En las emergencias, las mujeres cumplen un papel fundamental. Con frecuencia están al frente del cuidado de niñas, niños, personas mayores y personas con discapacidad, pero también participan como lideresas, defensoras de derechos, voluntarias, profesionales y constructoras de redes comunitarias.
Reconocer esta labor implica comprender que las crisis no afectan de la misma manera a todas las personas. Las mujeres pueden enfrentar mayores riesgos de violencia, explotación, desplazamiento y pérdida de medios de vida. Por eso, la respuesta humanitaria debe incorporar una perspectiva de género y garantizar su participación en las decisiones que afectan a sus comunidades.

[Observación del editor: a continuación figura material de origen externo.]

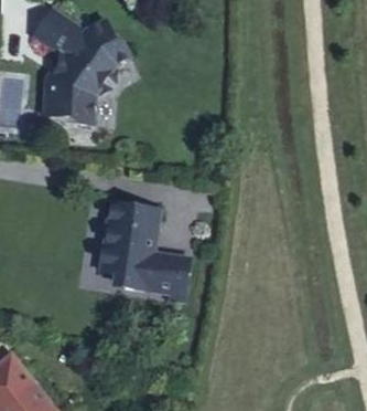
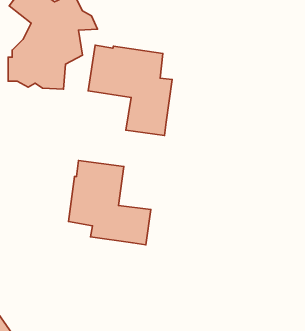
building: none -> [88,45,172,136]

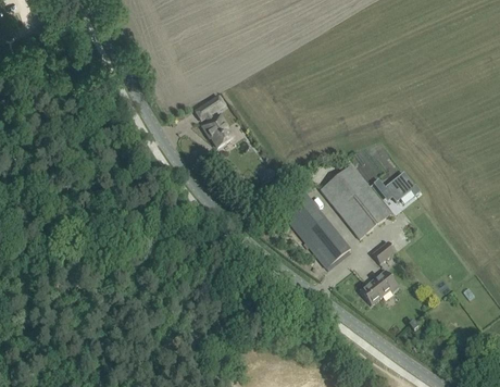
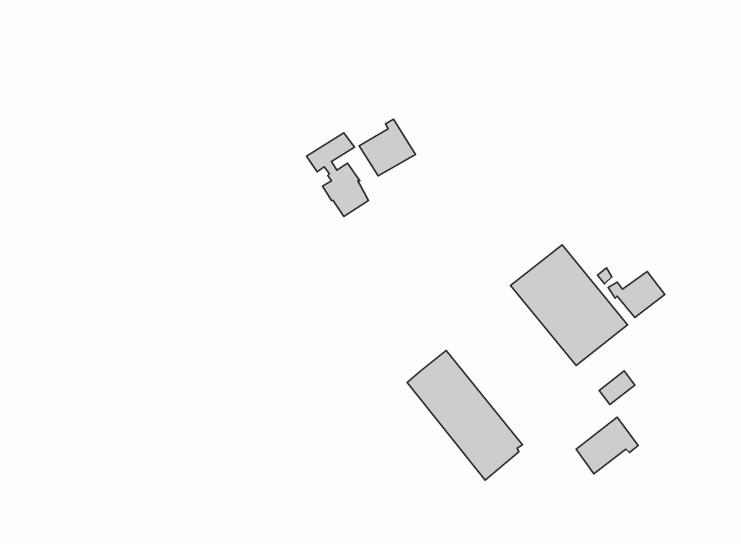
building: none -> [359,119,415,176]
building: [279,189,350,269] -> [407,351,522,480]

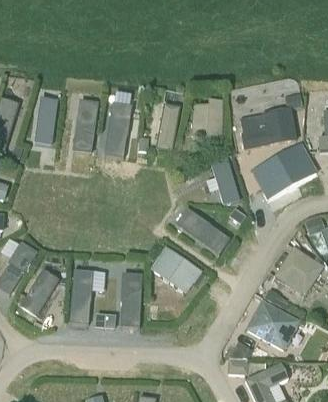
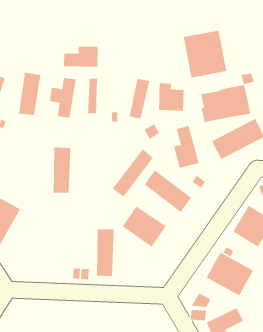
building: none -> [183,30,227,78]
building: none -> [64,46,98,68]
building: none -> [112,148,154,197]
building: [20,267,58,316] -> none
building: [70,269,91,321] -> [53,147,71,193]

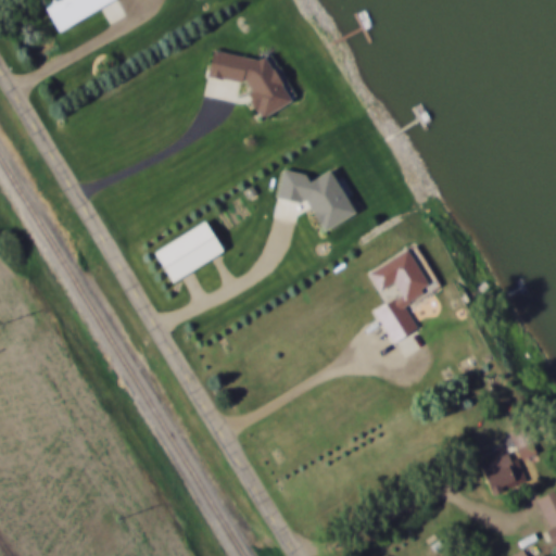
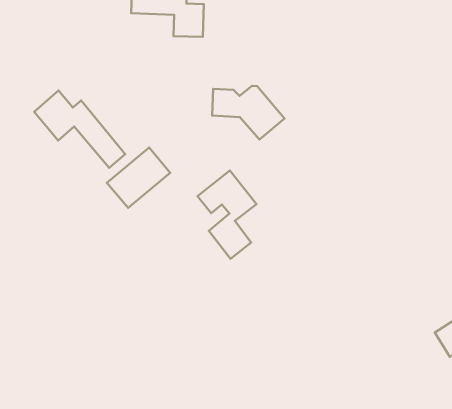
building: none -> [34,91,125,168]
building: [370,249,432,343] -> [197,171,256,259]

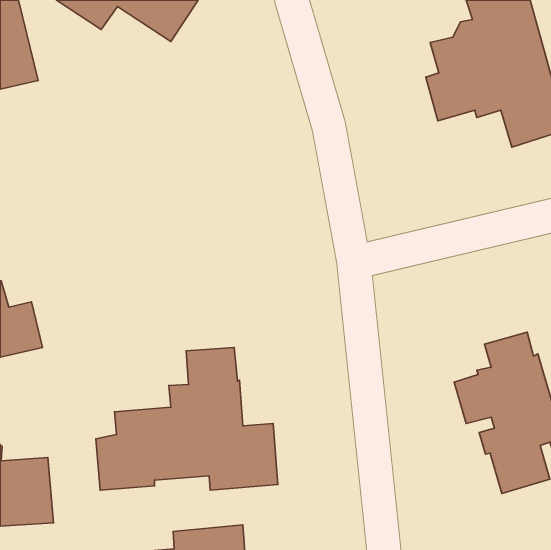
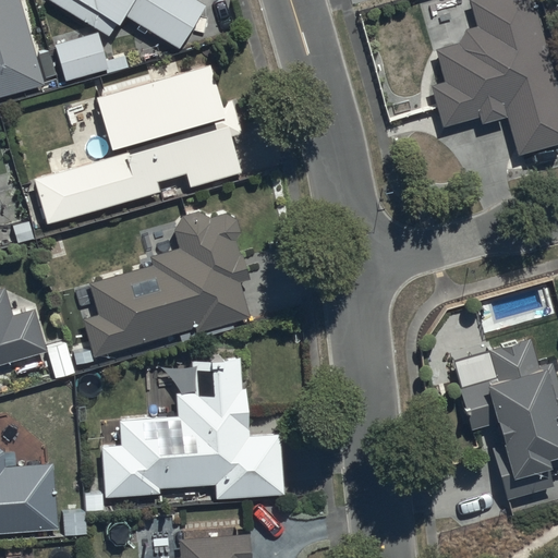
building: none -> [54,31,108,81]
building: none -> [34,63,242,225]
building: none -> [78,211,252,356]

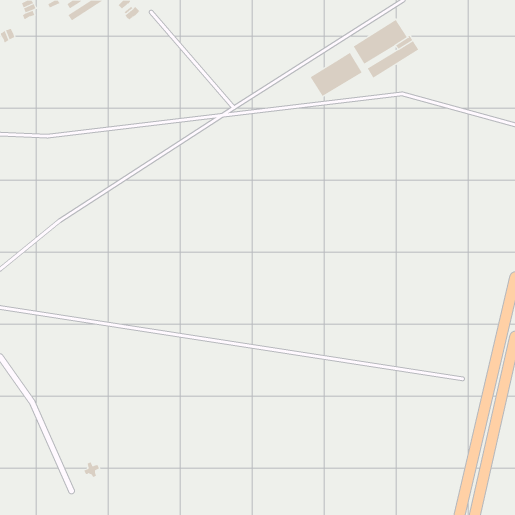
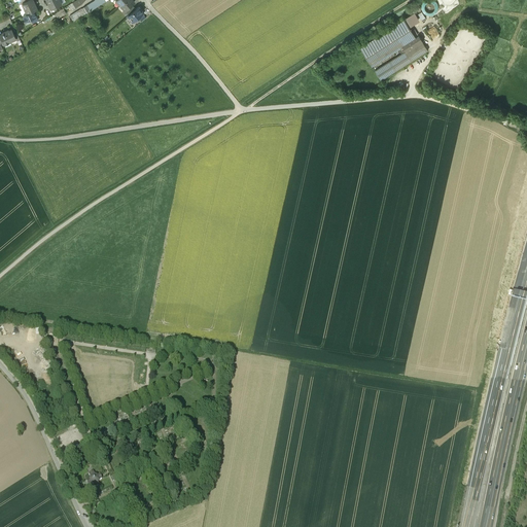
building: [310,52,362,97] -> none

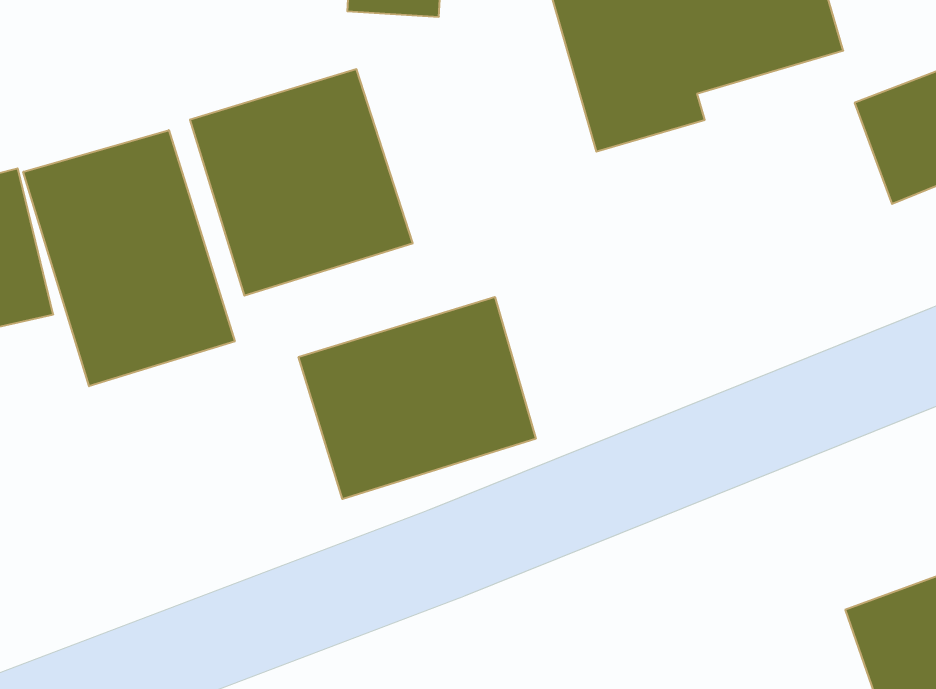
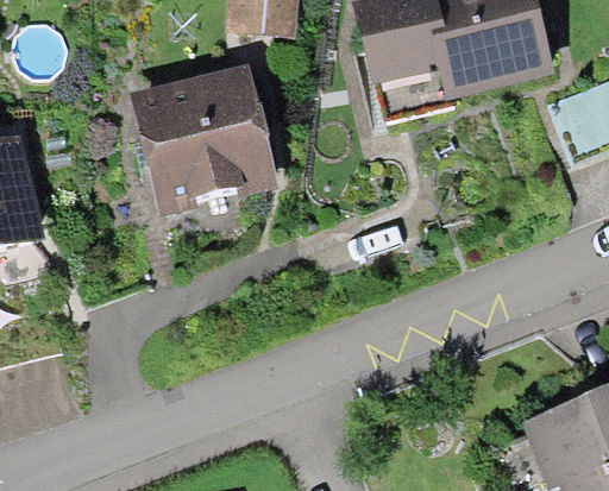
building: [23,130,235,386] -> none
building: [299,297,536,499] -> none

Cuidar también significa prevenir las violencias y proteger la dignidad.
Solidaridad que nace en el territorio
En Colombia, hablar de asistencia humanitaria también implica hablar de comunidades que han enfrentado desplazamientos, desastres, desigualdades y diversas formas de violencia. En esos contextos, la solidaridad se convierte en una herramienta para resistir y reconstruir.
Desde los barrios, las organizaciones comunitarias y los medios locales existe otra manera de acompañar las crisis: contar lo que ocurre, visibilizar las necesidades, combatir la desinformación y dar voz a quienes suelen quedar fuera de las narraciones oficiales.
La comunicación puede ser, entonces, parte de la respuesta humanitaria. Informar con responsabilidad permite orientar, prevenir riesgos, conectar con ayudas y preservar la memoria de las comunidades.
Defender la vida es una tarea colectiva.
El Día Mundial de la Asistencia Humanitaria no debería ser solamente una fecha para recordar a quienes perdieron la vida ayudando a otros. También es una oportunidad para preguntarnos qué podemos hacer, desde nuestros propios territorios, frente al dolor y las emergencias que atraviesan nuestras comunidades.
La solidaridad no siempre requiere grandes recursos. Puede comenzar con escuchar, acompañar, compartir información confiable, respetar la dignidad de las personas afectadas y reconocer sus capacidades para participar en la solución.
En tiempos de crisis, salvar vidas es urgente. Pero también lo es garantizar que quienes sobreviven puedan recuperar sus proyectos, sus vínculos y su derecho a vivir con dignidad.
Porque la asistencia humanitaria tiene un rostro: el de quienes, incluso en medio de la dificultad, deciden no ser indiferentes.